Scotland has been awarded its highest ever amount of Erasmus+ funding - up nearly €5m since last year according to new figures released by the British Council and Ecorys UK, the National Agency delivering the European Union scheme in the UK.
Nearly €21m has been awarded to Scotland’s educational, training and youth work organisations so far in 2017, compared to €16m in 2016. This represents a rise of 31% and there is still one youth funding deadline to be processed, which means the figure could increase even further.
The funds will be shared by 159 Scottish organisations in the higher and adult education, schools, youth, and vocational education and training sectors.
From the overall €21m figure:
- €11.4m goes to Scotland’s universities
- €2.3m goes to Scotland’s schools
- €4.75m goes to Scottish organisations working in vocational education and training
- €1.6m goes to Scottish organisations working in adult education
- €756k goes to Scottish youth work organisations.
Welcoming the news, Director of the British Council in Scotland, Jackie Killeen said, “Enabling people and organisations in communities all over Scotland to learn from and share with their international counterparts is at the very heart of what we do. These new figures for Erasmus+ demonstrate the huge appetite across Scotland’s education and youth training sectors for international exchange, collaboration and partnership.
“They also show the strength of Scottish engagement with the European Union scheme in receiving this record allocation. As the UK continues to be a full EU member throughout 2018, successful applicants will be awarded funding for the duration of their project, so I would encourage the Scottish sector to maintain its strong and well-deserved record in engaging with Erasmus+.”
Ruth Sinclair-Jones, Erasmus+ UK National Agency Director said, “Scottish organisations have been very successful in bidding for Erasmus+ funding for a range of worthwhile projects, to improve the education and training landscape and the prospects of thousands of young people. The funding available to the UK in 2018 is at its highest to date, at around €170m, and there are a few changes to the programme which should make it easier for organisations to apply.”
Erasmus+ now reaches beyond Europe and in turn helps Scotland to do so. In 2016, the number of Scottish higher education students and staff exchanging with their wider international counterparts doubled to 544.
This is largely due to institutions such as the University of Glasgow - recipient of the UK’s largest funding allocation for international mobility - receiving more than €1m for exchanges with universities in Brazil, Chile, China, India, Kazakhstan, Malawi, Malaysia, Mexico, Palestine, South Africa and Thailand.
The University of Edinburgh has also been one of the biggest senders and receivers of students and staff through Erasmus+, and is featured in an exhibition at the British Council’s UK headquarters in London to celebrate the 30th anniversary of the scheme.

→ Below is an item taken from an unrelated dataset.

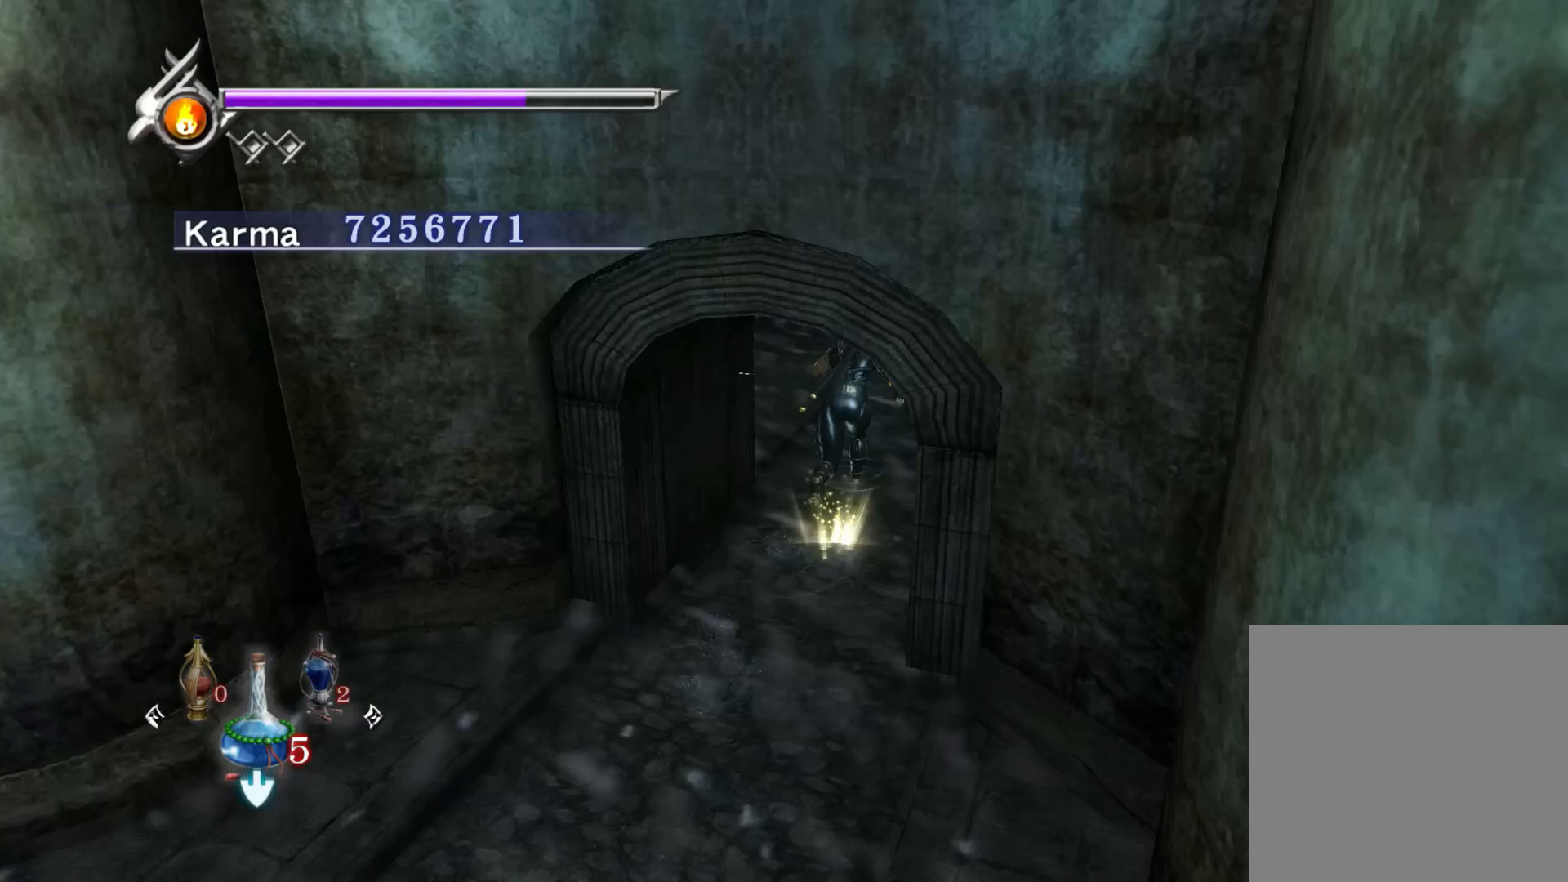
{"buttons": [], "left_stick": "center", "right_stick": "up-right", "events": [[67, "left_stick", "up-left"], [250, "left_stick", "down-left"], [400, "left_stick", "center"]]}
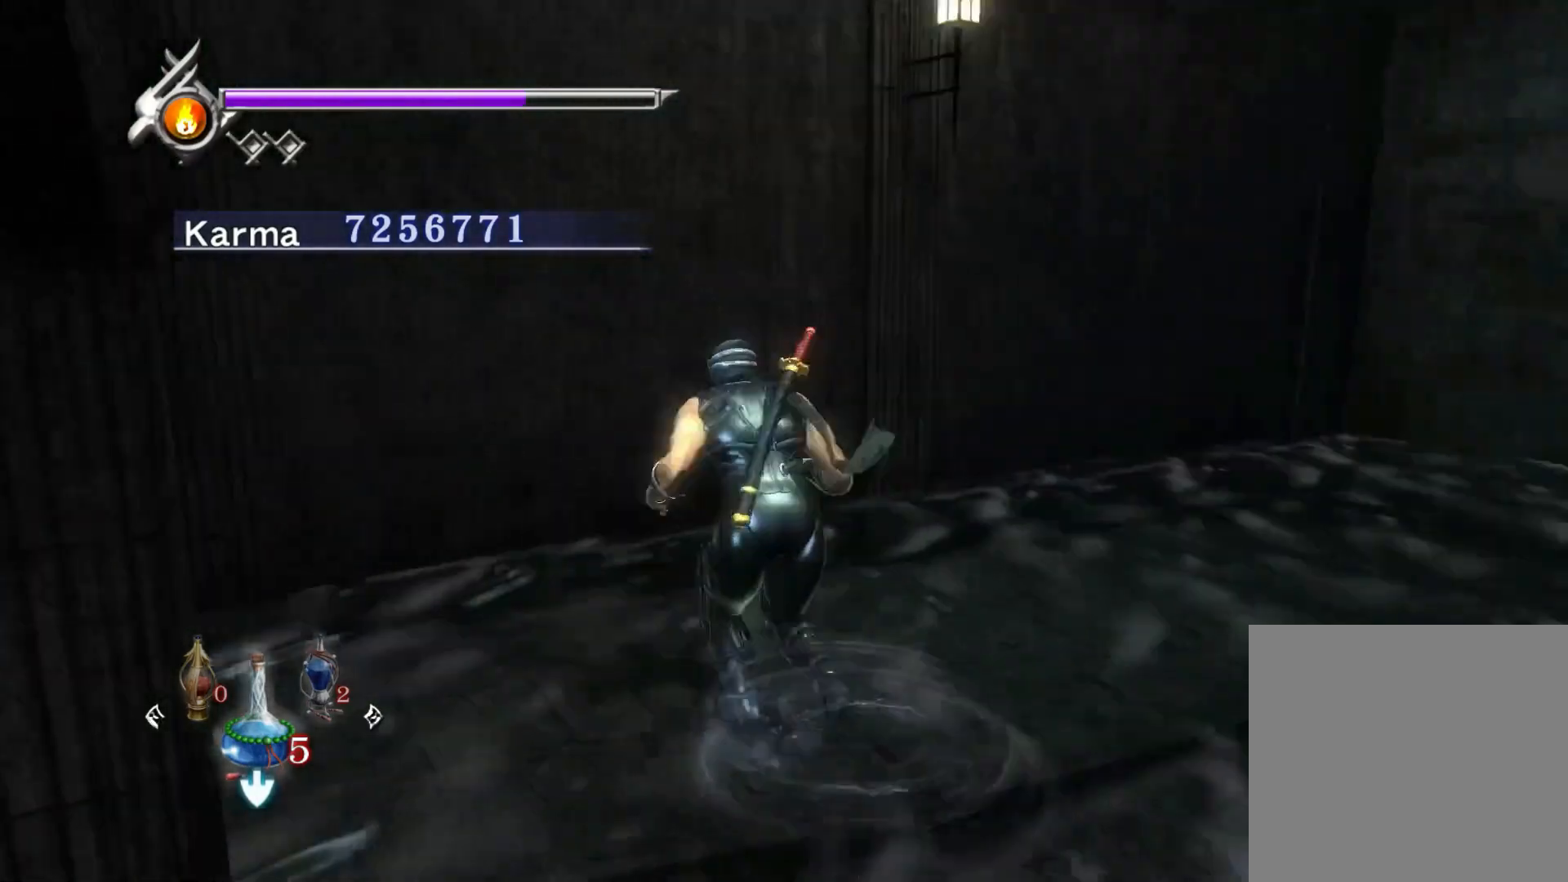
{"buttons": [], "left_stick": "left", "right_stick": "center", "events": [[200, "left_stick", "left"], [217, "right_stick", "center"], [267, "A", "down"], [367, "A", "up"]]}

Overall the new figures for 2017 mean that, at the halfway stage of the current Erasmus+ programme, Scotland has benefitted from €60m of funding from the EU scheme, across 700 individual projects, since 2014.
The number of young people and students from Scotland, as well as staff in education, training and youth work benefiting from Erasmus+ is also up - from 4,975 in 2015, to 6,190 in 2016.
In addition, the number of students and young people in vocational education and training schemes gaining experience overseas in technical colleges and through company apprenticeships has doubled in that time.
An information session on how Scottish organisations can take part in Erasmus+ is taking place in in Inverness on 24 October and in Newcastle on 15 November. Individuals interested in attending can register on the Erasmus+ website.